Term deposit rates in Australia are the marvel of the developed world. Savers in Germany, France, the United States, the United Kingdom and Japan shake their heads in amazement when they ponder our relatively very high interest rates, wondering “how do they manage to make that work?” (in much the same way that city workers gaze up at the growing Perth Arena…)
Australia’s term deposit rates are currently at historically large premiums to the ongoing cash rate or to pretty much any similar benchmark of late. There is a huge volume of cash that has been seeking the safety and certainty of returns being offered by term deposits.

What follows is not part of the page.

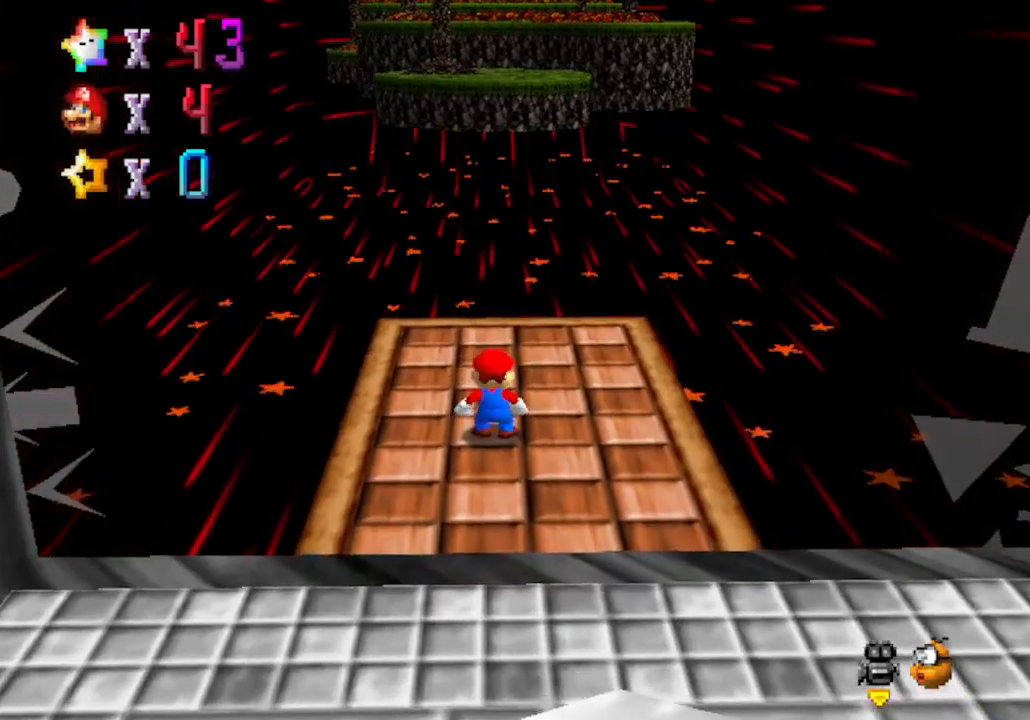
{"buttons": ["B"], "left_stick": "center", "events": [[450, "B", "down"]]}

Australia’s banks have been reducing their reliance on overseas and short term funding in favour of increasing their “deposit base”. Lending off cash is generally seen as a safer form of banking than lending out money that you have also borrowed, especially when you have to borrow that money on a world stage beset with worries about credit-worthiness and debt in Europe, the UK, USA and Japan. In addition, the international banking standards “Basel III” changes are encouraging banks to compete for more retail deposits, simply because these deposits carry more weight when measuring bank reserve ratios.
So it’s a win-win and no wonder the rush for term deposits has resembled a “herd” migration. Australians get higher term deposit rates, and the banks they invest in become “safer” in a technical sense as they have less exposure to global financial conditions.
Cash rates and Risk
Don’t wanna be the wet blanket at the party folks but it seems to me that many in The Herd are forgetting some of the old basics of investment. Remember…
When there’s a higher return, there’s a higher risk
or
If they are paying more than they should, the risk is greater
These two old, old concepts are easy to forget when Australia’s banks and institutions are so strong and solid. When they are highly rated on even a global scale. When institutions in charge or huge cash piles (Apple, Microsoft, sovereign funds, pension funds) are prepared to keep buying Australia’s fixed income investments even when the rates on offer fall to 40 year lows from an Australian viewpoint. In the face of all this, how can little ol’ Michael possibly suggest that there is any risk in cash?
Quite simply, i see risk in cash because the asset class is currently exceeding its natural limits. It’s breaking these two old rules. This means someone, somewhere is buying deposits. That is, giving up profit or margins in an effort to get more “stuff”. That has historically been a red flag for potential risk and right now i see that flag raised high and flapping madly in the wind. Here’s a little history lesson in cash investments, and how easy it is to be lured into the idea that cash is cash is safe is good.
- Pyramid Building Society
- Rothwells
- Estate Mortgage
- Tri-Continental
- OST Friendly Society
- Westpoint
- Cambridge Credit
These are names that some will remember but many will not – and that can be fertile ground for setting up the next repeat. There’s a great tome available on the internet for the insomniaces out there – Fifty Years of Managed Funds in Australia – a report for the Australian Financial Services Association (“AFSA”). It’s a fun read if you are interested in what has gone right and what has gone wrong with financial services over the years. Google is a bit young for some of these names but you can still find articles of interest if you spend time on it.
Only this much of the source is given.